In response, claims has been a key area to add value for a client for both Mega Capital and BizCover.
“We don’t separate claims from broking,” he says.
“The broker is the person who has negotiated the policy with the underwriter and it is very important that when there is dispute the broker needs to know what they negotiated with their insurer and what they communicated to their clients.”
“These policies are printed out in black and white but in reality they are very grey and there is lots of room for interpretation.”
Gottlieb says BizCover is not a threat to brokers but is instead a tool they can use. As well as a direct channel, the website has a wholesale platform for brokers to employ.
“I think it is a very important thing to understand for the brokers is that we are not trying to cut them out,” he says.
“We are trying to work with them to streamline their businesses.”

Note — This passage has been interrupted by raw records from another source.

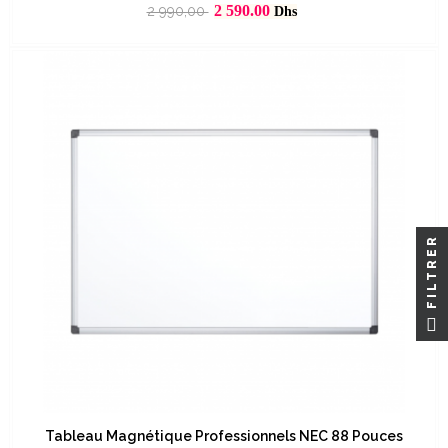
Prix
Prix
2 590.00
2 990,00
Dhs
habituel
FILTRER
Tableau Magnétique Professionnels NEC 88 Pouces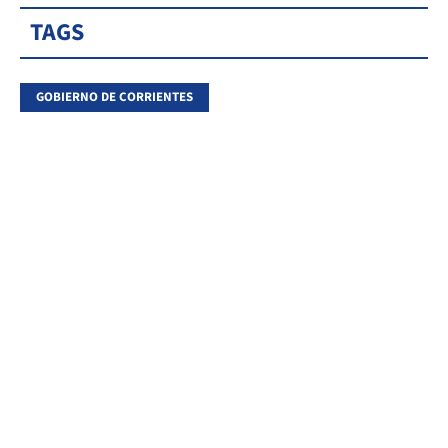
TAGS
GOBIERNO DE CORRIENTES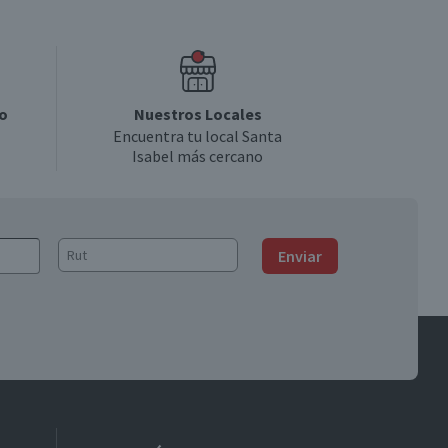
o
Nuestros Locales
Encuentra tu local Santa
Isabel más cercano
Enviar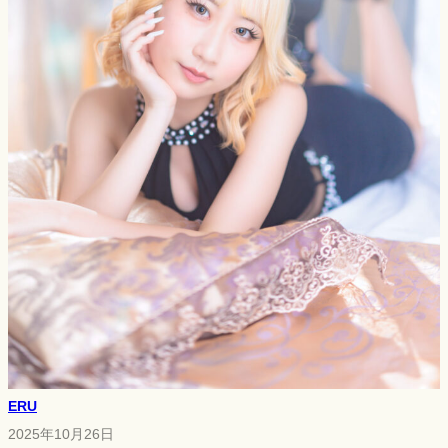
ERU
2025年10月26日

He says he once had a broker send him a screenshot of his desktop, upon which he noticed the broker had log-in shortcuts to 11 different insurers.
To Gottlieb, the time it would take to seek quotes from each individually highlights why BizCover can help brokers.
“We’ve had a number of brokers embrace BizCover. We work with them. Their clients are separate to ours and we would never target them,” he says.
“It’s about them being able to complete their job in a much quicker timeframe because they are able to enter data once and get multiple quotes.”
The road ahead
When Gottlieb got his start in insurance, some insurers were not yet accepting proposal forms via email, instead insisting on fax.
He says commercial insurance has traditionally been the least technologically innovative part of the financial services universe, far outstripped by banking and even domestic and life insurance.
“Commercial insurance is one of the more complex products so there is good reason why it hasn’t moved online at the same rate other industries have,” he says.
In Gottlieb’s view, the potential of modern technology means every business, whether they are online- focused or not, should be exploring how it can help them service their clients.
But he says a segment of the market will always want advice and advocacy.
“That’s why we have two distinct businesses, which are a complete contrast to one another. One has a high level of thought leadership and advice and the other is transactional,” he says.
“There is an increasing number of clients who are looking for a transactional service and that be done equally well online. It’s only if we lose the advocacy that we have a problem.
“A large segment of commercial insurance broking is complex and it does require advice and advocacy and therefore it will be a slow transition online. There is a great future for brokers.”